The dataset is collected from YouTube, you can find the ID of each video in annotation files. Due to data privacy policies, we are currently unable to release the original videos publicly.
We use VGGish to extract audio features, use ResNet18 and R(2+1)D-18 to extract visual features.
VGGish feature: Google Drive, Baidu Drive (pwd: lfav), (~212M).
ResNet18 feature: Google Drive, Baidu Drive (pwd: lfav), (~1.9G).
R(2+1)D-18feature: Google Drive, Baidu Drive (pwd: lfav), (~1.9G).
Label files are in the folder LFAV_dataset.

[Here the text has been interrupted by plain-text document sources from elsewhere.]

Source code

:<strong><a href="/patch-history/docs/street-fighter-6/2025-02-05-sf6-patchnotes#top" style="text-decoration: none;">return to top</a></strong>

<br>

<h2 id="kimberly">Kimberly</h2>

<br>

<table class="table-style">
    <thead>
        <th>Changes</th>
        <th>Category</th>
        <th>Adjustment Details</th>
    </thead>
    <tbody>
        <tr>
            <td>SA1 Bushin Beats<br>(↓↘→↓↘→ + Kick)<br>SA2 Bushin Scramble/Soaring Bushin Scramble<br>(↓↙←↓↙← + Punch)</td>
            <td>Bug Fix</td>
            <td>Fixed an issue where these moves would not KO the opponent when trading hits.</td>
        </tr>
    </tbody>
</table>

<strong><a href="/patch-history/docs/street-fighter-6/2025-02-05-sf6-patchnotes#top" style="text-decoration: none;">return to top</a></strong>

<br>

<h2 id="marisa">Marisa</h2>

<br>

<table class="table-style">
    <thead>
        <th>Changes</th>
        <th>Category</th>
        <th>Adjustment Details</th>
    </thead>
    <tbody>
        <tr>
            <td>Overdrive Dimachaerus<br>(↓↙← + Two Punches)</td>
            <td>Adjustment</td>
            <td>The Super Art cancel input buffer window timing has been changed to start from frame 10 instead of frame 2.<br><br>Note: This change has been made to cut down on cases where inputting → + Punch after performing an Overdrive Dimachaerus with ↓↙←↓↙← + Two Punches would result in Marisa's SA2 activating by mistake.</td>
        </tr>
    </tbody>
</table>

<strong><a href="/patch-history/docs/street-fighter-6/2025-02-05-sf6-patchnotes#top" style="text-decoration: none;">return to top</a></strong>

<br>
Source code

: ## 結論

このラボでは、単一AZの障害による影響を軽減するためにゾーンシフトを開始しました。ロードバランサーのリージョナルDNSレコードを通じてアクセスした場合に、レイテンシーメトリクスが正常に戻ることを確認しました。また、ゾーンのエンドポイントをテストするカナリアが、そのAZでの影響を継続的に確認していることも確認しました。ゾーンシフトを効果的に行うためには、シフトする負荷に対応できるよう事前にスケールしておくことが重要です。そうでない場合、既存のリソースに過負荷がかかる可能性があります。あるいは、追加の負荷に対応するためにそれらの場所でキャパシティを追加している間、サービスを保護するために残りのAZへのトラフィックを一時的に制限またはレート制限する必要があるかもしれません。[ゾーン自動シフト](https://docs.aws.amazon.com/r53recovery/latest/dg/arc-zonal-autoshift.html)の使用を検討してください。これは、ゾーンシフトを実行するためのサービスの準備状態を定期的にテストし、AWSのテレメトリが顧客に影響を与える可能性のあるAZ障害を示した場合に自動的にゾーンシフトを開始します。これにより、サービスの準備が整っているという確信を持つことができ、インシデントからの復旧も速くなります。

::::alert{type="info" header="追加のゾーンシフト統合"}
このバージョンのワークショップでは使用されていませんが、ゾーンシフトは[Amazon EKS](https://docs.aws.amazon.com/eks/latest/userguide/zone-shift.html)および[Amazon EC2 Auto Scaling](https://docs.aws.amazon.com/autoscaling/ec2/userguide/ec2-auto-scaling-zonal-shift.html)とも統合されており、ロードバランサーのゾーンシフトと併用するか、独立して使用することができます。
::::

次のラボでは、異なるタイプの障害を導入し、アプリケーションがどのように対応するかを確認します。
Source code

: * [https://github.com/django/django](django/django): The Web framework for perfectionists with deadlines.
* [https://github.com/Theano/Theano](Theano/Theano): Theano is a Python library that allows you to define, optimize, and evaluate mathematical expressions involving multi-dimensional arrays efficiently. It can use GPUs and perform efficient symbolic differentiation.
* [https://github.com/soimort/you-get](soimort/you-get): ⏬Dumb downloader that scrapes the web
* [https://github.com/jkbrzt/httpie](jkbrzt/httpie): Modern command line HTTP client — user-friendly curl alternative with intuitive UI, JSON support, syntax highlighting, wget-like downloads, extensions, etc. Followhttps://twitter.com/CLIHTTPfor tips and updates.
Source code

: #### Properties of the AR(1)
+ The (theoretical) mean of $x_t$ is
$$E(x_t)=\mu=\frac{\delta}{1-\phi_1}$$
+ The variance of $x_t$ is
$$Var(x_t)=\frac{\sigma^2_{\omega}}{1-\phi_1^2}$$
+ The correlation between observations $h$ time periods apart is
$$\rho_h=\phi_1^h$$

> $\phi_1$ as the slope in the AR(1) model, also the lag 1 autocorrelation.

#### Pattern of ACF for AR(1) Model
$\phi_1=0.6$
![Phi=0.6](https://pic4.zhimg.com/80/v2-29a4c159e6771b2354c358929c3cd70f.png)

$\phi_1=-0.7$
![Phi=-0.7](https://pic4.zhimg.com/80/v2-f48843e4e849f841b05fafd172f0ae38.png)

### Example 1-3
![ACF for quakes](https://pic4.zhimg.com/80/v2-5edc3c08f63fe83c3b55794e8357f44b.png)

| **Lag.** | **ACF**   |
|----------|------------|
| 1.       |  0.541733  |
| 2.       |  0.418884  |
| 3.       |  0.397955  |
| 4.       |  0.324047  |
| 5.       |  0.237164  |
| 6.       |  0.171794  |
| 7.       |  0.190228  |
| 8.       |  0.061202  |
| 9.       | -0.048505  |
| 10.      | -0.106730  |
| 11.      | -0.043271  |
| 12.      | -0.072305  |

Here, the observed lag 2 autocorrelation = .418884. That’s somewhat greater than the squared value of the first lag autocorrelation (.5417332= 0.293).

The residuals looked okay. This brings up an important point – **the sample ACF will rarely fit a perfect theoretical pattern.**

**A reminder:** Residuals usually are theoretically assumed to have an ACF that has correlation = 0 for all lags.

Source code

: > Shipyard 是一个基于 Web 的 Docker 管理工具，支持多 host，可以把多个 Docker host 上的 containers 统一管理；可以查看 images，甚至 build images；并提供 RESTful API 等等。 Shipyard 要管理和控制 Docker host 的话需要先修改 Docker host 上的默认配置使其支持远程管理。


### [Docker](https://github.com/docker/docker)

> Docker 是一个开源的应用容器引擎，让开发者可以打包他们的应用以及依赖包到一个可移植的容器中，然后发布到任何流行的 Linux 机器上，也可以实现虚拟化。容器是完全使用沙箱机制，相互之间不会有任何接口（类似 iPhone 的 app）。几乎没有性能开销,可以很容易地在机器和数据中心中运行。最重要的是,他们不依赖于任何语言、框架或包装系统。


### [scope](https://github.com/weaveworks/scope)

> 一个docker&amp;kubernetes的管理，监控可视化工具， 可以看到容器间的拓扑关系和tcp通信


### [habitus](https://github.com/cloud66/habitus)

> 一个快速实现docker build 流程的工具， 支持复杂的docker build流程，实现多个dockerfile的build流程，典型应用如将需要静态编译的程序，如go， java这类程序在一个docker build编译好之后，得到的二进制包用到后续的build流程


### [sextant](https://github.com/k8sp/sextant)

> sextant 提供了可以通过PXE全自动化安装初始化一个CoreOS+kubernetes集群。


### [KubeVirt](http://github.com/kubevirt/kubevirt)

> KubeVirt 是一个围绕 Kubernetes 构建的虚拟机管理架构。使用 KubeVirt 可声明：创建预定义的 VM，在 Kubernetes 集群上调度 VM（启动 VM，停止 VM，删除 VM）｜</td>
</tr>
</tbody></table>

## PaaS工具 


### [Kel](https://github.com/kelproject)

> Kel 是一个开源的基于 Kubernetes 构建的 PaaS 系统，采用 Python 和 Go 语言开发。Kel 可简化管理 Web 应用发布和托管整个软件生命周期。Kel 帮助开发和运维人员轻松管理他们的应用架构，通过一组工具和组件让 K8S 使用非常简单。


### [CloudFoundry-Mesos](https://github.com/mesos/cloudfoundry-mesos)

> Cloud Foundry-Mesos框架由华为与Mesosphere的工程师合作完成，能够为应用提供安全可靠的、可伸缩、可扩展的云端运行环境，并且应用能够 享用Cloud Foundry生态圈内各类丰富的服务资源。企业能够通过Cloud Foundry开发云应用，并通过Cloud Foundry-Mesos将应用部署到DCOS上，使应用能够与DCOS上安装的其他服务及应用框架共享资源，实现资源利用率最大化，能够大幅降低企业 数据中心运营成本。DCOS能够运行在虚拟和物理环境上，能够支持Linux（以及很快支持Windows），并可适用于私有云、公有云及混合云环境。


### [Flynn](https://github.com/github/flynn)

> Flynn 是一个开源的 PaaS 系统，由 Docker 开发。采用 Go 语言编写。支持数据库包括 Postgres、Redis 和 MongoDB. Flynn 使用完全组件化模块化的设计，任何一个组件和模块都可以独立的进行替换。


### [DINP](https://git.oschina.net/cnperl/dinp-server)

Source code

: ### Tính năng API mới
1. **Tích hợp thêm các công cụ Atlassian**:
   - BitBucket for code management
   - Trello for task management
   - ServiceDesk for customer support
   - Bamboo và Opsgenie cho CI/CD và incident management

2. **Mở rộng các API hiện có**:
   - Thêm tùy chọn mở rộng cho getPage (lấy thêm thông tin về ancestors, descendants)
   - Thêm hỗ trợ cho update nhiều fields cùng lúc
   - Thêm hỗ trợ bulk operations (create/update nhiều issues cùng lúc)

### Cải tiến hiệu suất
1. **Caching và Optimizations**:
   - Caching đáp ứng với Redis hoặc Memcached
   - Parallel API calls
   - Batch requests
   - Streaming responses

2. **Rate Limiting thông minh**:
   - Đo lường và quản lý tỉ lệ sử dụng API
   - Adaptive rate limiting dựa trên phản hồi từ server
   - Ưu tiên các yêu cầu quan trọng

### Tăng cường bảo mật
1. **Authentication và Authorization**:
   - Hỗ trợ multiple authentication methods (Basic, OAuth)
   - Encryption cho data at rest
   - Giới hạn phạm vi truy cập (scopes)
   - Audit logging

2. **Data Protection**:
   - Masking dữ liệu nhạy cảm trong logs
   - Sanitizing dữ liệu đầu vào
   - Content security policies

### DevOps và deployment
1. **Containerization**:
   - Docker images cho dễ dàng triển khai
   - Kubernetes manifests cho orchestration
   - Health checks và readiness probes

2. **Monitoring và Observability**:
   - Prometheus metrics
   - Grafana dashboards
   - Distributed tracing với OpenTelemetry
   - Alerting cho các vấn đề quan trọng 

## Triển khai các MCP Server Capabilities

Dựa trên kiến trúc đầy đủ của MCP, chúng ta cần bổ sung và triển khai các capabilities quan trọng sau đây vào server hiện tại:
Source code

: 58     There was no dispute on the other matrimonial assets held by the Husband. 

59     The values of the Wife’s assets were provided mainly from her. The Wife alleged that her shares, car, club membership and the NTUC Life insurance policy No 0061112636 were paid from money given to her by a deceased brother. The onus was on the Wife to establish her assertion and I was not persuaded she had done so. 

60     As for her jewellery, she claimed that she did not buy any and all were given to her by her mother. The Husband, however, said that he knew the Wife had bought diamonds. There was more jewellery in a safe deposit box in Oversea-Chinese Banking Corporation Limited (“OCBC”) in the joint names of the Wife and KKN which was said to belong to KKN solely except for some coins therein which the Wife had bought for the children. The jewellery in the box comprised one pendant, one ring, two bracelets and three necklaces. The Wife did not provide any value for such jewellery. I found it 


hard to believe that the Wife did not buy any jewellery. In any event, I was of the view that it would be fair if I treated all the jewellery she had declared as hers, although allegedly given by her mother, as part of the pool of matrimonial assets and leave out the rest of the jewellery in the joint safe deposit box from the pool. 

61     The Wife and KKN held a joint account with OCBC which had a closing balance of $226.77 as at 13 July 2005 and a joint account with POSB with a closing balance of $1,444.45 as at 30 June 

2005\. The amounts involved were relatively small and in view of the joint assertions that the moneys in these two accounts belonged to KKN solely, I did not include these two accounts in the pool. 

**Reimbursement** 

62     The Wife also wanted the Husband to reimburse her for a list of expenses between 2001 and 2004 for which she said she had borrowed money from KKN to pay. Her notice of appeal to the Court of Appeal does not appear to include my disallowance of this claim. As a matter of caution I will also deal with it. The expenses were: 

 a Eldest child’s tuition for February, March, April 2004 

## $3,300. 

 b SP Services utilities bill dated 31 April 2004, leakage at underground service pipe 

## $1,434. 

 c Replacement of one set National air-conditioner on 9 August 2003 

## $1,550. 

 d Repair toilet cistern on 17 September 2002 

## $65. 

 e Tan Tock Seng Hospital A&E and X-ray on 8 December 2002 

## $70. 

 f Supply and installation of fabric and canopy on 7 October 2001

# LFAV training set annotations
cd LFAV_dataset
cd ./train
train_audio_weakly.csv: video-level audio annotaions of training set
train_visual_weakly.csv: video-level visual annotaions of training set
train_weakly.csv: video-level annotations (union of video-level audio annotations and visual annotations) of training set
# LFAV validation set annotations
cd LFAV_dataset
cd ./val
val_audio_weakly.csv: video-level audio annotaions of validation set
val_visual_weakly.csv: video-level visual annotaions of validation set
val_weakly_av.csv: video-level annotations (union of video-level audio annotations and visual annotations) of validation set
val_audio.csv: event-level audio annotaions of validation set
val_visual.csv: event-level visual annotaions of validation set
# LFAV testing set annotations
cd LFAV_dataset
cd ./test
test_audio_weakly.csv: video-level audio annotaions of testing set
test_visual_weakly.csv: video-level visual annotaions of testing set
test_weakly_av.csv: video-level annotations (union of video-level audio annotations and visual annotations) of testing set
test_audio.csv: event-level audio annotaions of testing set
test_visual.csv: event-level visual annotaions of testing set
Source code is in the folder src.
The script of training all three phases is in:
src/scripts/train_s3.sh
If you want to train one or two phases, just edit the arg "num_stages" to 1 or 2.
The script of testing all three phases is in:
src/scripts/test_s3.sh
We also provide our trained weights of the complete method (three phases): Google Drive, Baidu Drive (pwd: lfav).
If you find our work useful in your research, please cite our paper.
@article{hou2024toward,
title={Toward Long Form Audio-Visual Video Understanding},
author={Hou, Wenxuan and Li, Guangyao and Tian, Yapeng and Hu, Di},
journal={ACM Transactions on Multimedia Computing, Communications and Applications},
volume={20},
number={9},
pages={1--26},
year={2024},
publisher={ACM New York, NY}
}
This research was supported by National Natural Science Foundation of China (NO.62106272), and Public Computing Cloud, Renmin University of China.
The source code referenced AVVP-ECCV20.
This project is released under the CC BY-NC 4.0 License.